En la muerte de Antonio Areta

Por Don Quiterio

Viene siendo habitual entre los núcleos duros de la cultura zaragozana hablar siempre de lo mismo, de los mismos y de la nada. Muchos que dicen defender los intereses culturales de Aragón, en realidad no los defienden, son unos sectarios, siempre con tonterías en busca de la palmadita en el hombro y risitas (o risotadas) bobaliconas.


Pasa muchas veces. En cine, en literatura, en pintura, en teatro, en música. Que una persona como Antonio Areta, recientemente fallecido a los ochenta y seis años, sea omitido por los medios de comunicación locales, comunicadores en general y demás turba intelectual, me parece, cuando menos, sospechoso.

Menos mal que Javier Ortega, siempre atento a su condición de articulista de obituarios, le ha dedicado, al menos, una reseña que hace justicia a una personalidad en verdad importante, de gran talla intelectual, compositor de bandas sonoras para películas, dibujante, pintor, escritor de cuentos y de sus memorias, fundador de una editorial junto a Mariano Baratas, siempre en contacto con la música y el arte.

Nacido en Vitoria pero zaragozano de adopción –por destino de su padre, músico militar-, Antonio Areta se inicia en el mundo musical como trompetista, primero, y, luego, pianista y flautista. Profesor de armonía, composición y dirección en el conservatorio de Madrid, Areta obtiene, en 1971, el reconocimiento que ahora casi todos olvidan con el premio nacional de música de cámara.

Su actividad principal la dedica a la composición de canciones y de bandas sonoras para cine, series de animación, revistas musicales (varias de ellas para Andrés Pajares), anuncios publicitarios o cabeceras de espacios televisivos como “El gato con botas” o las pegadizas melodías de “Movierecord” o “Vamos a la cama” (atentos: …”que hay que descansar, para que mañana podamos madrugar”), invitando a los más pequeños a dormir.

Para Cruz Delgado, uno de los mejores especialistas españoles en materia de animación, ejecuta las bandas sonoras de “Mágica aventura” (1973), filme inspirado en señeros clásicos de Hans Christian Andersen y Charles Perrault; “Don Quijote de La Mancha” (1981), serie para los más pequeños sobre el clásico de Cervantes; y “Los viajes de Gulliver” (1983), basado en el original de Jonathan Swift que comprende tan solo el episodio en que Gulliver llega al país de los gigantes, es recogido por un pescador e intenta huir de la isla.

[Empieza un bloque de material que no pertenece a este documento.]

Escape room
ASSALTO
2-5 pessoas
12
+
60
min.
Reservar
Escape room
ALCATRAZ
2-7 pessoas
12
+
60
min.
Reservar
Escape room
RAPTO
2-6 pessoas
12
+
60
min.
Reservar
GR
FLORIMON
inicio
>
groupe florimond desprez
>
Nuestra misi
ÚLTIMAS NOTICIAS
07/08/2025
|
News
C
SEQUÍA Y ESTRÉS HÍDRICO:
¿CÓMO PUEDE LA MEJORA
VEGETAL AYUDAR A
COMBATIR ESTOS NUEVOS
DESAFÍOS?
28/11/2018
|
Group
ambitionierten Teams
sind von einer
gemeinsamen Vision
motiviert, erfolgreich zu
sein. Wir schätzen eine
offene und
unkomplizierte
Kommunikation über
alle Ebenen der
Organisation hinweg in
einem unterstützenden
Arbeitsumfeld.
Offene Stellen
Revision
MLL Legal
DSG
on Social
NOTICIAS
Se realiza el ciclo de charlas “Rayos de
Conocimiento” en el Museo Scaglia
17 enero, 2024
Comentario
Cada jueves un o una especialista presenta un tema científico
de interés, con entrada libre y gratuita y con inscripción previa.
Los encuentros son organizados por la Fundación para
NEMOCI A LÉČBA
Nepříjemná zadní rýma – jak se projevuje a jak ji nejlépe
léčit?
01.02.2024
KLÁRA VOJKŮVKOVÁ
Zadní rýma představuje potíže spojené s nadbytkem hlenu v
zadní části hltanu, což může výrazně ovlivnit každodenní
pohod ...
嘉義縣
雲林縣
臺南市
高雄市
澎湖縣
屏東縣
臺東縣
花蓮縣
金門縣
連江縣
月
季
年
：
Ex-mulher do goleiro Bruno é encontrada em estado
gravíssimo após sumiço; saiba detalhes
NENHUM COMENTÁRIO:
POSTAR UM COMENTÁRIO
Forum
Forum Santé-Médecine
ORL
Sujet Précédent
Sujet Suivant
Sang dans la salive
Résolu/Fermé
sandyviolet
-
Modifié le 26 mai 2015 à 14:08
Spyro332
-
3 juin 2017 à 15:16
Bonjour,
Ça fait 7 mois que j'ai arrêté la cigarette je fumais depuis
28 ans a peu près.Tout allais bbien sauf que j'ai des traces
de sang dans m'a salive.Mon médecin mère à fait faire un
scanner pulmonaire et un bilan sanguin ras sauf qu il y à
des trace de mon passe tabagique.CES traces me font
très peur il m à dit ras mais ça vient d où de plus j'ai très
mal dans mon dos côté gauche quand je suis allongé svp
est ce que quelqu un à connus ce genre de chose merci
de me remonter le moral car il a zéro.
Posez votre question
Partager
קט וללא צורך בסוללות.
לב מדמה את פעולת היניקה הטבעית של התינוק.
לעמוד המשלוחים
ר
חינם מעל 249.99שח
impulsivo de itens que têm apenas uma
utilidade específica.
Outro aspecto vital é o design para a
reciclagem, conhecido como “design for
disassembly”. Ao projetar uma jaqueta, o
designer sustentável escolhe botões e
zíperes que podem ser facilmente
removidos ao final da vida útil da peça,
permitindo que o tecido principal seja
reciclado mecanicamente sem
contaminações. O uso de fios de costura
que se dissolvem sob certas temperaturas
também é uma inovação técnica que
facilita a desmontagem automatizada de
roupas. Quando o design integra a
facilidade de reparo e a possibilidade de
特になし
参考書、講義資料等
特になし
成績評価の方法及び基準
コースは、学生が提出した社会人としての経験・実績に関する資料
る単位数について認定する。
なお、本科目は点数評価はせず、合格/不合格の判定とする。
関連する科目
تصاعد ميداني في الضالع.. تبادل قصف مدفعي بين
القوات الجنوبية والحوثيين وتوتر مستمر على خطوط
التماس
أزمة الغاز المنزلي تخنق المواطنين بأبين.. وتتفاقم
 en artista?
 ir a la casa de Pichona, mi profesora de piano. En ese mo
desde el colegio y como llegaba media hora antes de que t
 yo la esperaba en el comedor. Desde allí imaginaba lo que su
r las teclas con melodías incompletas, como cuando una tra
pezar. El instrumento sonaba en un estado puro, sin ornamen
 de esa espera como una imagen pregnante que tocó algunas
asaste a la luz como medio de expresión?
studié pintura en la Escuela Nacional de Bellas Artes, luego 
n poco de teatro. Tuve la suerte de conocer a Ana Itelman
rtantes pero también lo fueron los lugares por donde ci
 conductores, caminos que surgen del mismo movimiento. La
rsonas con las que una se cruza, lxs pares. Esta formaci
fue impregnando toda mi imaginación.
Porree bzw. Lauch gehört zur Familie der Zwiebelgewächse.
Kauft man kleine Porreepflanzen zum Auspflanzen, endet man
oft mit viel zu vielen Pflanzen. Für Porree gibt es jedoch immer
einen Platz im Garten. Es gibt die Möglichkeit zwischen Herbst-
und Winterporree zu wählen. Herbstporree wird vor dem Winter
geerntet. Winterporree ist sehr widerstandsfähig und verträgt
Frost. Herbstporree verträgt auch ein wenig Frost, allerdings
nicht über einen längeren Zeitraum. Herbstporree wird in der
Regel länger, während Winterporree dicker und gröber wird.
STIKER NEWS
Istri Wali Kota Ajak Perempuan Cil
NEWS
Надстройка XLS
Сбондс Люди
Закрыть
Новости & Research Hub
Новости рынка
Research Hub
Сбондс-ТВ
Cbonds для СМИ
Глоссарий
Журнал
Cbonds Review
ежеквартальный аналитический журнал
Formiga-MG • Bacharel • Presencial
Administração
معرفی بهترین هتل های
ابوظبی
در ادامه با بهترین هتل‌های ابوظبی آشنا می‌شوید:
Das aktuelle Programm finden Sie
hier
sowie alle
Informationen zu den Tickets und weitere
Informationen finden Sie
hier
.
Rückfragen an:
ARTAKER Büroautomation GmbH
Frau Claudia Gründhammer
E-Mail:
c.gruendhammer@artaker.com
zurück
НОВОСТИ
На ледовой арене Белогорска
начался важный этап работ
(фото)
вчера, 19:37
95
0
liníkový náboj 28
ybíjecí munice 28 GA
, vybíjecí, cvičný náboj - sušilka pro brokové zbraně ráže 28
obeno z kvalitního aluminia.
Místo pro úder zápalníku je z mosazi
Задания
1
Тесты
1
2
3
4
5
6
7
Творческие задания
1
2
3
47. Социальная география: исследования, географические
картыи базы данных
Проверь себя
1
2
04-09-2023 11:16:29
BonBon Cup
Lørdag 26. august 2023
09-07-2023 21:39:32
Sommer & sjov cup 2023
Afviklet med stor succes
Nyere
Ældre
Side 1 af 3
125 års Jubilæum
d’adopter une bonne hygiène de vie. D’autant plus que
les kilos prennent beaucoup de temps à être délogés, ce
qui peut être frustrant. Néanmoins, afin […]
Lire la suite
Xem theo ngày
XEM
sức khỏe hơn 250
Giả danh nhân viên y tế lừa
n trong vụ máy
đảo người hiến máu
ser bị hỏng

También destacan las canciones compuestas para la película del prolífico Mariano Ozores “Su alteza la niña” (1962), una flojísima comedia del clan Ozores con niña incluida. Ese mismo año trabaja para el guionista Jaime de Armiñán y el director Antonio del Amo en “Las gemelas”, quienes, acabado el filón de Joselito, ya crecido y en declive, prueban suerte, sin ningún éxito, con otra niña, Maleni Castro, arropada convenientemente por José Bódalo, Luis Dávila y Helga Liné.

El ajustado Mario Camus le solicita –y también, para más menesteres musicales, a Manuel Alejandro y al aragonés Antón García Abril- para su filme “Al ponerse el sol” (1967), los comienzos cinematográficos de Raphael, para el que se edifica una historia adecuadamente melodramática y mitificadora, sobre un ídolo musical que, en su ocaso, conoce a una joven (Serena Vergano) implicada en un turbio suceso otrora acaecido, viendo cómo su retorno a la popularidad amenazará con destruir la relación. Raphael, como no podía ser de otra manera, canta y sufre muchísimo, con las embravecidas olas del Cantábrico de fondo, y un profesional Antonio Areta hace lo que puede para poner la letra a unas canciones de lágrima fácil.

Con la fallida “El desván de la fantasía” (1978), de José Ramón Sánchez, completa una filmografía sin suerte, con directores venidos a menos, o directamente mediocres, y otros más interesantes pero que aceptan encargos en sus inicios. Le dedicamos, desde estas páginas de “El pollo urbano”, paz y descanso.